Cooperative Regime CP---Net-Benefit Uniqueness---No Coop Now

No Cooperation Now – There remains no commonly agreed-to definition of CHM principle. Even basic preconditions are in flux and producing international problems.

Shackelford 9 – Scott J. Shackelford, Third Year Law Student Stanford Law School And Ph.D. Candidate IR University of Cambridge, February, 2009, “The Tragedy Of The Common Heritage Of Mankind,” 28 Stanford Environmental Law Journal 109, Lexis

[*110] I. Introduction. Territorial sovereignty has in large part defined both international relations and international law since the 1648 Treaty of Westphalia. n1 The primary exception to this principle is the international commons.
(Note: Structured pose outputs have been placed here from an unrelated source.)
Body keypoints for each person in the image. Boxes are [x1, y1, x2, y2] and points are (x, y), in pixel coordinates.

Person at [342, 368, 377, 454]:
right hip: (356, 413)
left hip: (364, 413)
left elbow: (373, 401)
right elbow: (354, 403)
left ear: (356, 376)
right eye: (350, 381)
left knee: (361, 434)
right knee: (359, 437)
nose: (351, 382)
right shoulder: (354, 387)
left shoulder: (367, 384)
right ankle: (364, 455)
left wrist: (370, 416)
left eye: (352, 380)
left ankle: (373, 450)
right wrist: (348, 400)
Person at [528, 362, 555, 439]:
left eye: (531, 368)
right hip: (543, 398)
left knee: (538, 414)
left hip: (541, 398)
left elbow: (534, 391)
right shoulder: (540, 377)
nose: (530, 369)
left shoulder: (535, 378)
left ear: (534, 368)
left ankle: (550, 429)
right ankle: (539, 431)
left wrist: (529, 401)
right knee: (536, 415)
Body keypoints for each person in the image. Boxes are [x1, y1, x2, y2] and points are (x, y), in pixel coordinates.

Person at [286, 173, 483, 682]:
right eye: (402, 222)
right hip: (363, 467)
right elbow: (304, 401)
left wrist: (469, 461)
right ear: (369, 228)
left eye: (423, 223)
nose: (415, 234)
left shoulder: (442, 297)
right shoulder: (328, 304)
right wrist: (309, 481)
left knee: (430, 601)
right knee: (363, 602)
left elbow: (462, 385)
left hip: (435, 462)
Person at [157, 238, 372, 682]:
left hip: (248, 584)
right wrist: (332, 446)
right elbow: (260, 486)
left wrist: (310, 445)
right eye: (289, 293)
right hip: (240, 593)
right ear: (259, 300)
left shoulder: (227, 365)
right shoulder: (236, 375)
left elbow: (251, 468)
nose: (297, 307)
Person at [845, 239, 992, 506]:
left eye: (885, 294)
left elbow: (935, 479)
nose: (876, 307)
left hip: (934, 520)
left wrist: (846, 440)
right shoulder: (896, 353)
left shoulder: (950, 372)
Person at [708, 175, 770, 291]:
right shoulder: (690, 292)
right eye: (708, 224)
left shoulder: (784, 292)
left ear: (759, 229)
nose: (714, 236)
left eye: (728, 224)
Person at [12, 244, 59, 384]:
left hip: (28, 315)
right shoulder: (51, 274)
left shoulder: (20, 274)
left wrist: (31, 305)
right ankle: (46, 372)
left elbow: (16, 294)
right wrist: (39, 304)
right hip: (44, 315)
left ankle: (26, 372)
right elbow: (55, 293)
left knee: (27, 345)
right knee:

In these areas, which include the deep international seabed, the Arctic, Antarctica, and outer space, concerns over free passage outweighed the great Western powers' territorial ambitions and Grotius's mare liberum triumphed. n2 As a result, these regions were gradually regulated to a greater or lesser extent by the Common Heritage of Mankind (CHM) principle, in which theoretically all of humanity became the sovereign over the international commons. n3 Yet there remains no commonly agreed-to definition of the CHM amongst legal scholars or policymakers. Developing and developed nations disagree over the extent of international regulation required to equitably manage commons resources. These disagreements have played out in the diverse legal regimes [*111] of the Antarctic, deep seabed, Arctic, and outer space, each with its own version of the CHM principle. Although no universal definition exists, most conceptions of the CHM share five primary points. First, there can be no private or public appropriation of the commons. n4 Second, representatives from all nations must manage resources since a commons area is considered to belong to everyone. Third, all nations must actively share in the benefits acquired from exploitation of the resources from the common heritage region. n5 Fourth, there can be no weaponry or military installations established in commons areas. Fifth, the commons should be preserved for the benefit of future generations. n6 But now even these basic preconditions are in flux, with states claiming large tracts of the Arctic; the United States, Russia, and China pursuing space weaponry; and oil companies drilling further out into the deep seabed.